然后,每次做成可执行文件时,在main函数的最开始调用dbg_init()函数,加入backtrace输出功能。

crash.c

#include <stdio.h>
#include <stdlib.h>
#include <string.h>

extern void dbg_init(void);

int *d = (int*)1;

int c(void)
{
    return *d;
}

int b(void)
{
    return c();
}

int a(void)
{
    return b();
}

int main(int argc, char *argv[])
{
    dbg_init();

    printf("[TEST] pid = %d\n", getpid());

    return a();
}

执行的效果如下:

root@ubuntu:~/codes/dbg# LD_LIBRARY_PATH=. ./crash
[TEST] pid = 24362
[LIB] Fatal signal 11 (SIGSEGV) at 0x1 (code=1), thread 24362 (crash)
[LIB] stack depth 8
[LIB] ./libdbg.so(+0xbfc) [0x7fd4c2560bfc]
[LIB] /lib/x86_64-linux-gnu/libc.so.6(+0x370b0) [0x7fd4c21ce0b0]
[LIB] ./crash(c+0xb) [0x4008b7]
[LIB] ./crash(b+0x9) [0x4008c4]
[LIB] ./crash(a+0x9) [0x4008cf]
[LIB] ./crash(main+0x34) [0x400905]
[LIB] /lib/x86_64-linux-gnu/libc.so.6(__libc_start_main+0xf5) [0x7fd4c21b8ea5]
[LIB] ./crash() [0x4007e9]
Segmentation fault

而且,由于在lib库中,dbg_signal_handler()函数的最后,将signal的钩子还原了。
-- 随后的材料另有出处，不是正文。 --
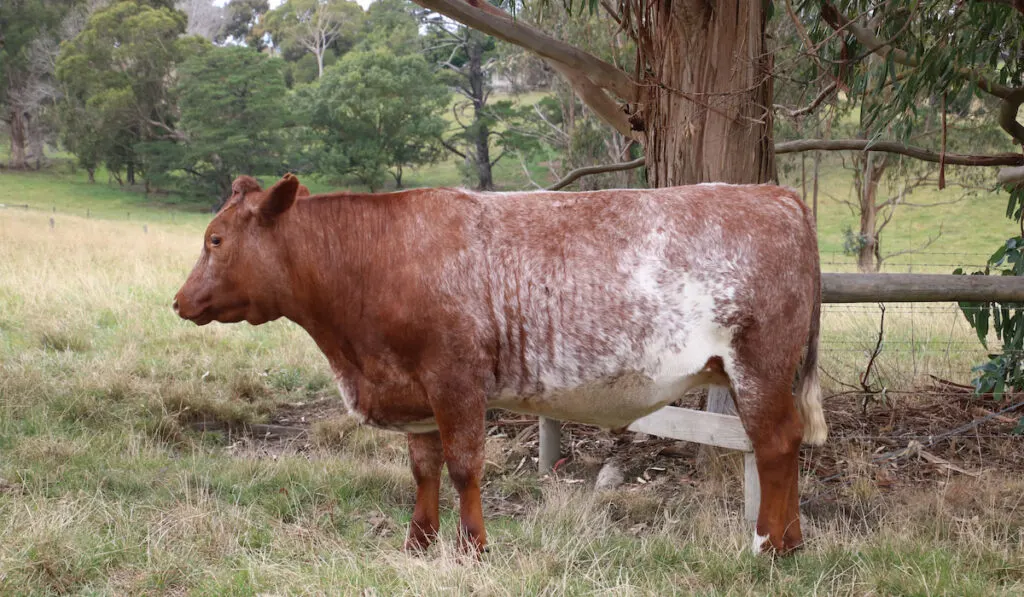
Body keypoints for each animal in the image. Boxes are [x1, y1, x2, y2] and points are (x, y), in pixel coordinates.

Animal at [174, 172, 823, 557]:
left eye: (214, 240)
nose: (180, 301)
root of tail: (778, 194)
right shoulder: (415, 390)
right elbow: (424, 468)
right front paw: (419, 543)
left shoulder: (454, 378)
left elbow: (464, 465)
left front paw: (473, 549)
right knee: (786, 443)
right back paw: (791, 542)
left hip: (759, 363)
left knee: (774, 444)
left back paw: (767, 545)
当这个程序作为其他程序的子进程启动时,父进程还是可以接收到正常的signal信息。

main.c

#include <stdio.h>
#include <stdlib.h>
#include <string.h>

#include <errno.h>
#include <unistd.h>
#include <signal.h>

#include <sys/types.h>

static int quit = 0;

static void sig_chld( int signo )
{

    pid_t id;
    int stat;
    id = wait(&stat);

    printf("[MAIN] caught signal %d for pid(%d).\n", (WIFSIGNALED(stat) ? WTERMSIG(stat) : -1), id);

    quit = -1;

    return;
}

int main(int argc, char *argv[])
{
    signal(SIGCHLD, sig_chld);

    if(fork() == 0){

        char * const cmds[] = {
            [0] = argv[1],
            [1] = NULL
        };

        execv(cmds[0], cmds);
    }

    while(!quit) {usleep(100);}

    return 0;
}

最后,提供一下Makefile文件,说明一下依赖的编译参数。其中需要注意的是,可执行程序编译时必须附带“-rdynamic”参数。

all: crash main

lib:
    @gcc lib.c -o libdbg.so -O0 -g -shared -fPIC

crash: lib
    @gcc crash.c -o crash -O0 -g -rdynamic -ldbg -L.

main:
    @gcc main.c -o main -O0 -g

test: all
    @LD_LIBRARY_PATH=. ./main ./crash

clean:
    @-rm crash main libdbg.so core

执行的测试结果:

root@ubuntu:~/codes/dbg# make test
[TEST] pid = 24401
[LIB] Fatal signal 11 (SIGSEGV) at 0x1 (code=1), thread 24401 (crash)
[LIB] stack depth 8
[LIB] ./libdbg.so(+0xbfc) [0x2b582e3c0bfc]
[LIB] /lib/x86_64-linux-gnu/libc.so.6(+0x370b0) [0x2b582e6090b0]
[LIB] ./crash(c+0xb) [0x4008b7]
[LIB] ./crash(b+0x9) [0x4008c4]
[LIB] ./crash(a+0x9) [0x4008cf]
[LIB] ./crash(main+0x34) [0x400905]
[LIB] /lib/x86_64-linux-gnu/libc.so.6(__libc_start_main+0xf5) [0x2b582e5f3ea5]
[LIB] ./crash() [0x4007e9]
[MAIN] caught signal 11 for pid(24401).